Problem to work on - Write the data below out in full, exactly as it stands.

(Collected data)
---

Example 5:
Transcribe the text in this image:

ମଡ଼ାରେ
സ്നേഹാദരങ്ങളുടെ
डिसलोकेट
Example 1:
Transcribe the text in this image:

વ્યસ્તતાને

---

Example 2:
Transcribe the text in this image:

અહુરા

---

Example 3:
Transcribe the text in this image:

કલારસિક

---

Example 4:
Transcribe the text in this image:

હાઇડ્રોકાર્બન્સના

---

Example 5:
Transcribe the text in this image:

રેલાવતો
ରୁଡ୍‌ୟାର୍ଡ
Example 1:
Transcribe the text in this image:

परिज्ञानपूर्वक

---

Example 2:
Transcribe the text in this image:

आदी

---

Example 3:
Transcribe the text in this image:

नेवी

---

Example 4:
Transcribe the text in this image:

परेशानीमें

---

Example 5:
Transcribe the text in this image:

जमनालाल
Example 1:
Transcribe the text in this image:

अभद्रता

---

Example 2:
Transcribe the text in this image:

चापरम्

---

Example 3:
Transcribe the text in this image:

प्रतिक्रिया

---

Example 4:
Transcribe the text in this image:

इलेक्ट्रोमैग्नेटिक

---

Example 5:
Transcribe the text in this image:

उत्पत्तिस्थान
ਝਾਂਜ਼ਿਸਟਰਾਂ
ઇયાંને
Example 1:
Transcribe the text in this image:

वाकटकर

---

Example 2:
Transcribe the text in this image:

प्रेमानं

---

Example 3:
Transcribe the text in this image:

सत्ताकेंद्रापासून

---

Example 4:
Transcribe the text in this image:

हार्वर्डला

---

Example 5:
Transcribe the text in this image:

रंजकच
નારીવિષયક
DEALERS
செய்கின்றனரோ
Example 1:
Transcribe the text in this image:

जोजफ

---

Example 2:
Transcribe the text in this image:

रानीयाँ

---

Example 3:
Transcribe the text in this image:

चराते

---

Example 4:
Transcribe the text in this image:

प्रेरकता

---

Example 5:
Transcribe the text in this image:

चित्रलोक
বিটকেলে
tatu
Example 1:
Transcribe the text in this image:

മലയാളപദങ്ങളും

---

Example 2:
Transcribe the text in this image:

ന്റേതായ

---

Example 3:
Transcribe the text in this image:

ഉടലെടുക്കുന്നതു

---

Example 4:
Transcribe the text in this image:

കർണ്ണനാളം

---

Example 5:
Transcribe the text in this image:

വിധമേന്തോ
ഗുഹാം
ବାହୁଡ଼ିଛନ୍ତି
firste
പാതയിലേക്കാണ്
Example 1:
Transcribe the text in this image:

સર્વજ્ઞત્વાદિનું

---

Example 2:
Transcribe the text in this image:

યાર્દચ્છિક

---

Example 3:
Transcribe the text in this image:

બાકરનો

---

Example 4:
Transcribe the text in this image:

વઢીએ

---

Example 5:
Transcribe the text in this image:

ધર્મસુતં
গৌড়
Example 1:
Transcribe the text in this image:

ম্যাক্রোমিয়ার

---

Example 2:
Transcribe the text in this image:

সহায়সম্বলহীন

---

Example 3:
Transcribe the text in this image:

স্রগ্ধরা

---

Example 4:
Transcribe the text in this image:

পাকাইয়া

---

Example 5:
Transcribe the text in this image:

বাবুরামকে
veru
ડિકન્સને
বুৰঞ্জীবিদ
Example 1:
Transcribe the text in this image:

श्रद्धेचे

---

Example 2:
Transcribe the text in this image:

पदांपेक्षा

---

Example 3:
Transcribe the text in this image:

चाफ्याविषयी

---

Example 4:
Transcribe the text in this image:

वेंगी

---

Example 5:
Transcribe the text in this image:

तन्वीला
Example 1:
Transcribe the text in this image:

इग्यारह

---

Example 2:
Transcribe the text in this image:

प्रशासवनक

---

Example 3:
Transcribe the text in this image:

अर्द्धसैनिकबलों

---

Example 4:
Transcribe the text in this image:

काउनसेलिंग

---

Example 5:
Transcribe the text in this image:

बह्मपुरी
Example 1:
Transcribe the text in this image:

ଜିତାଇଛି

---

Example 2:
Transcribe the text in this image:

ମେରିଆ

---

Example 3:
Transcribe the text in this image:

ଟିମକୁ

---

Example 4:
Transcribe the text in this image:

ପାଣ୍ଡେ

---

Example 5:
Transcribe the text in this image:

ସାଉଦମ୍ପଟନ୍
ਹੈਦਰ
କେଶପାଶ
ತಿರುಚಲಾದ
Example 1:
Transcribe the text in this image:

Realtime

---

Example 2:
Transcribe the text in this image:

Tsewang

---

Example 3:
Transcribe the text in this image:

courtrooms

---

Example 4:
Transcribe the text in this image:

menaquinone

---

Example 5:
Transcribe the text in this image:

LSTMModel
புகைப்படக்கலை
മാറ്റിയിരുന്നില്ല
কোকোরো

Answer for this exercise -
---

Example 5:
Transcribe the text in this image:

ମଡ଼ାରେ
സ്നേഹാദരങ്ങളുടെ
डिसलोकेट
Example 1:
Transcribe the text in this image:

વ્યસ્તતાને

---

Example 2:
Transcribe the text in this image:

અહુરા

---

Example 3:
Transcribe the text in this image:

કલારસિક

---

Example 4:
Transcribe the text in this image:

હાઇડ્રોકાર્બન્સના

---

Example 5:
Transcribe the text in this image:

રેલાવતો
ରୁଡ୍‌ୟାର୍ଡ
Example 1:
Transcribe the text in this image:

परिज्ञानपूर्वक

---

Example 2:
Transcribe the text in this image:

आदी

---

Example 3:
Transcribe the text in this image:

नेवी

---

Example 4:
Transcribe the text in this image:

परेशानीमें

---

Example 5:
Transcribe the text in this image:

जमनालाल
Example 1:
Transcribe the text in this image:

अभद्रता

---

Example 2:
Transcribe the text in this image:

चापरम्

---

Example 3:
Transcribe the text in this image:

प्रतिक्रिया

---

Example 4:
Transcribe the text in this image:

इलेक्ट्रोमैग्नेटिक

---

Example 5:
Transcribe the text in this image:

उत्पत्तिस्थान
ਝਾਂਜ਼ਿਸਟਰਾਂ
ઇયાંને
Example 1:
Transcribe the text in this image:

वाकटकर

---

Example 2:
Transcribe the text in this image:

प्रेमानं

---

Example 3:
Transcribe the text in this image:

सत्ताकेंद्रापासून

---

Example 4:
Transcribe the text in this image:

हार्वर्डला

---

Example 5:
Transcribe the text in this image:

रंजकच
નારીવિષયક
DEALERS
செய்கின்றனரோ
Example 1:
Transcribe the text in this image:

जोजफ

---

Example 2:
Transcribe the text in this image:

रानीयाँ

---

Example 3:
Transcribe the text in this image:

चराते

---

Example 4:
Transcribe the text in this image:

प्रेरकता

---

Example 5:
Transcribe the text in this image:

चित्रलोक
বিটকেলে
tatu
Example 1:
Transcribe the text in this image:

മലയാളപദങ്ങളും

---

Example 2:
Transcribe the text in this image:

ന്റേതായ

---

Example 3:
Transcribe the text in this image:

ഉടലെടുക്കുന്നതു

---

Example 4:
Transcribe the text in this image:

കർണ്ണനാളം

---

Example 5:
Transcribe the text in this image:

വിധമേന്തോ
ഗുഹാം
ବାହୁଡ଼ିଛନ୍ତି
firste
പാതയിലേക്കാണ്
Example 1:
Transcribe the text in this image:

સર્વજ્ઞત્વાદિનું

---

Example 2:
Transcribe the text in this image:

યાર્દચ્છિક

---

Example 3:
Transcribe the text in this image:

બાકરનો

---

Example 4:
Transcribe the text in this image:

વઢીએ

---

Example 5:
Transcribe the text in this image:

ધર્મસુતં
গৌড়
Example 1:
Transcribe the text in this image:

ম্যাক্রোমিয়ার

---

Example 2:
Transcribe the text in this image:

সহায়সম্বলহীন

---

Example 3:
Transcribe the text in this image:

স্রগ্ধরা

---

Example 4:
Transcribe the text in this image:

পাকাইয়া

---

Example 5:
Transcribe the text in this image:

বাবুরামকে
veru
ડિકન્સને
বুৰঞ্জীবিদ
Example 1:
Transcribe the text in this image:

श्रद्धेचे

---

Example 2:
Transcribe the text in this image:

पदांपेक्षा

---

Example 3:
Transcribe the text in this image:

चाफ्याविषयी

---

Example 4:
Transcribe the text in this image:

वेंगी

---

Example 5:
Transcribe the text in this image:

तन्वीला
Example 1:
Transcribe the text in this image:

इग्यारह

---

Example 2:
Transcribe the text in this image:

प्रशासवनक

---

Example 3:
Transcribe the text in this image:

अर्द्धसैनिकबलों

---

Example 4:
Transcribe the text in this image:

काउनसेलिंग

---

Example 5:
Transcribe the text in this image:

बह्मपुरी
Example 1:
Transcribe the text in this image:

ଜିତାଇଛି

---

Example 2:
Transcribe the text in this image:

ମେରିଆ

---

Example 3:
Transcribe the text in this image:

ଟିମକୁ

---

Example 4:
Transcribe the text in this image:

ପାଣ୍ଡେ

---

Example 5:
Transcribe the text in this image:

ସାଉଦମ୍ପଟନ୍
ਹੈਦਰ
କେଶପାଶ
ತಿರುಚಲಾದ
Example 1:
Transcribe the text in this image:

Realtime

---

Example 2:
Transcribe the text in this image:

Tsewang

---

Example 3:
Transcribe the text in this image:

courtrooms

---

Example 4:
Transcribe the text in this image:

menaquinone

---

Example 5:
Transcribe the text in this image:

LSTMModel
புகைப்படக்கலை
മാറ്റിയിരുന്നില്ല
কোকোরো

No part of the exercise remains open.